Короче говоря, в тот раз взрывоопасное сочетание текилы и южноамериканского солнца пошло только на пользу общему делу. В этом Александра Андреевича убедило не только разочарованное выражение лица, с которым американский журналист по окончании его выступления захлопнул свой блокнот, но и слова сеньора Моралеса, который во время последовавшего за митингом банкета отвел его в сторонку и сделал комплимент, назвав Горобца достойным учеником президента Горбачева, умевшего говорить часами, ничего при этом не говоря.
Со дня пуска первой очереди прошло уже почти полгода. С тех пор утекло много воды, многое изменилось. Давняя болячка, с которой мужественно боролся здешний «команданте», в конце концов его доконала, и после череды пышных прощальных церемоний посмертно награжденного копией шпаги Симона Боливара покойника было решено забальзамировать и поместить в одном из залов столичного музея революции.

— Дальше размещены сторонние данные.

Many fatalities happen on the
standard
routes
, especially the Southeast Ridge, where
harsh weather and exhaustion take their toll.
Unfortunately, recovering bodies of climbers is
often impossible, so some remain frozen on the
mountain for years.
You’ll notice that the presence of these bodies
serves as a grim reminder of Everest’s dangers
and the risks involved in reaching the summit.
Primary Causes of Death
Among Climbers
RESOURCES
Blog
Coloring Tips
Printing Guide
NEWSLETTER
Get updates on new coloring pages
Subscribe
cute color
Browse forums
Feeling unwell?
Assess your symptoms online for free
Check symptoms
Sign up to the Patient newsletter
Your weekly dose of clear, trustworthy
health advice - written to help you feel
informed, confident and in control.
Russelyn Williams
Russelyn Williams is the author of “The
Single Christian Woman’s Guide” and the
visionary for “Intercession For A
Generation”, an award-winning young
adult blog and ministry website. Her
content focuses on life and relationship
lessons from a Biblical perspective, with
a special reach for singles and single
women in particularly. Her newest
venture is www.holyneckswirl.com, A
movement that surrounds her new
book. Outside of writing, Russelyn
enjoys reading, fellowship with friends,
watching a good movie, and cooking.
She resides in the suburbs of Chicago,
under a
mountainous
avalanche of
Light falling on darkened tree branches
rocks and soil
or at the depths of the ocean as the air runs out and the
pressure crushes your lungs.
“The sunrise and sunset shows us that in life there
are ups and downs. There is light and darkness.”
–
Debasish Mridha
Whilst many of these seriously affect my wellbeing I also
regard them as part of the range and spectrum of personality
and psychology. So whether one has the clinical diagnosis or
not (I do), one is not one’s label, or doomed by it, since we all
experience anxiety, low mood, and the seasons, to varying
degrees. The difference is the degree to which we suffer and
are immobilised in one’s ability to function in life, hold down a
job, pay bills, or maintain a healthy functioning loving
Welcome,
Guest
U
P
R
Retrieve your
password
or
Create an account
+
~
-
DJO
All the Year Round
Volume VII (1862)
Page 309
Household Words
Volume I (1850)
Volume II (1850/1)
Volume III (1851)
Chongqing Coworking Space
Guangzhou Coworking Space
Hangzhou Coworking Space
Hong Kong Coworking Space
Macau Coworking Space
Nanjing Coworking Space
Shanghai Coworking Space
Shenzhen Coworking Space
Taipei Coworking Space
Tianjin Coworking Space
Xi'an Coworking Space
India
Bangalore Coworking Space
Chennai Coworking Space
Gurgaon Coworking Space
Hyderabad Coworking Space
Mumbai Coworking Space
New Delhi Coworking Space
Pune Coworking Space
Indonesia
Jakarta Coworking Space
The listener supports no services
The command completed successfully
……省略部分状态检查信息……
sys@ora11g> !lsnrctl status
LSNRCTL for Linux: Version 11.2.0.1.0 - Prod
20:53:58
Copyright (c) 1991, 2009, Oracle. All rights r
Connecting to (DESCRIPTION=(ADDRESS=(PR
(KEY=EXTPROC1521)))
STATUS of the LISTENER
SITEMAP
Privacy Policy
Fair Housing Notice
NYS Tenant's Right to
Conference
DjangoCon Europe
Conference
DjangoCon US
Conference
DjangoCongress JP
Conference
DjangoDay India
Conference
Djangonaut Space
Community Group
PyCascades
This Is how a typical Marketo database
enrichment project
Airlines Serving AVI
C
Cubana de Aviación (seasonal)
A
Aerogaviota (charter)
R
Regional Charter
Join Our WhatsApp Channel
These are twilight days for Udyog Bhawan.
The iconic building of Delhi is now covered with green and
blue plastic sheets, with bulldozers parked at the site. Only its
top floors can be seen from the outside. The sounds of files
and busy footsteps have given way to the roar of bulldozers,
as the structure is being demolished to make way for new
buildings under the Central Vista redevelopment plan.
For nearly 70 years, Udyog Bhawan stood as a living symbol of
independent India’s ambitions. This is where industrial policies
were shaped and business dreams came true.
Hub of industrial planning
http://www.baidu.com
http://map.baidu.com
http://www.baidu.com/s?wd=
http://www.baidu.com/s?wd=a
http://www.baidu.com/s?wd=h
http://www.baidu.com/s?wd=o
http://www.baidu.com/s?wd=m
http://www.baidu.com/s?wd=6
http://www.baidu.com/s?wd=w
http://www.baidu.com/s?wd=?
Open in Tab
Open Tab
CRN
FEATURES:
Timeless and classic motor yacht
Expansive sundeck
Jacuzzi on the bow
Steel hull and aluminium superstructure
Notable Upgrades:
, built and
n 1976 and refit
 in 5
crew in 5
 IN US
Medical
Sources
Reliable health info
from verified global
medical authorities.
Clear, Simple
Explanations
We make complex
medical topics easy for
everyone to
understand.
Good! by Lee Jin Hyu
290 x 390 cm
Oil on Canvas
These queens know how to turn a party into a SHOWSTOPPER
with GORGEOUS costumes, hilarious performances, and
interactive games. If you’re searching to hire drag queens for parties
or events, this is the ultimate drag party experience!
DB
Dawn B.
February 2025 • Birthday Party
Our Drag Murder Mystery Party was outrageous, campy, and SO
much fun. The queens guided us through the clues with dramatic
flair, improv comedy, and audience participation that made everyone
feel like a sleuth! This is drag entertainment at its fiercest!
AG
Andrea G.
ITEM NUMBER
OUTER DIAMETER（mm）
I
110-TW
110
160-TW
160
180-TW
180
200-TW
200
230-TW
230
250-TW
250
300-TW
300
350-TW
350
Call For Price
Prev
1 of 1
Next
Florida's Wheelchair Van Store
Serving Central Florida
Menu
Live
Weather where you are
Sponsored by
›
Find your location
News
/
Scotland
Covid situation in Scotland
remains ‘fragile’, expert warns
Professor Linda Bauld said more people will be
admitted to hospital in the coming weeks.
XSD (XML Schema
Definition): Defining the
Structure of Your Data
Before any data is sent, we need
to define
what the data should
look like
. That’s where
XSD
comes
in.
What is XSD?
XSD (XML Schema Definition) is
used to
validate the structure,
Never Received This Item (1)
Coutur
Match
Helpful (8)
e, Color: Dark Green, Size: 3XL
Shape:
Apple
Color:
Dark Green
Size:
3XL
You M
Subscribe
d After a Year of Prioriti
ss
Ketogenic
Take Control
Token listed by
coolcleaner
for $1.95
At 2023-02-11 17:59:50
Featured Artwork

Российские специалисты, к числу которых относился и Александр Андреевич, не принимали участия в траурной шумихе. Договорных обязательств безвременная кончина президента не отменила, сроки чувствительно поджимали, а сеньор Моралес, который по совместительству курировал архиважный для молодой южноамериканской демократии проект, прозрачно намекнул, что продолжение работ по утвержденному графику станет лучшей, наиболее достойной данью уважения, которую русские друзья могут отдать усопшему команданте.
Русские друзья не спорили: не очень-то и хотелось. Заниматься привычной работой было интереснее, чем торчать на солнцепеке в жидкой тени пальм и приспущенных в знак траура флагов, слушая непонятные речи на испанском; кроме того, эта работа очень солидно оплачивалась, да и опасность ненароком сболтнуть лишнее здесь, на территории завода, автоматически сводилась к нулю.
Перешагивая через блестящие, то и дело перекрещивающиеся, чуть ли не сплетающиеся в косички стальные рельсы, Александр Иванович направлялся к главному сборочному цеху. Мимо, приветственно свистнув, прогромыхал замызганный маневровый тепловоз, буксирующий в отстойник для готовой продукции коротенький состав из двух новеньких, блестящих, как игрушки, пассажирских вагонов. Если приглядеться, вагоны были не такие уж и новенькие – во всяком случае, запылиться они успели гораздо основательнее, чем это подобает изделиям, только что покинувшим сборочный конвейер. На стекле одного из наглухо закрытых окон чья-то преступная рука написала пальцем в пыли короткое слово «Puta», означавшее, если Горобца не подводила память, женщину легкого поведения. При ярком солнечном свете пыль выглядела ржаво-коричневой; она лежала на стеклах густым слоем, мешая рассмотреть, что делается внутри, но Александр Андреевич и без того знал, что смотреть не на что, что там внутри ничего нет, кроме голого стального каркаса.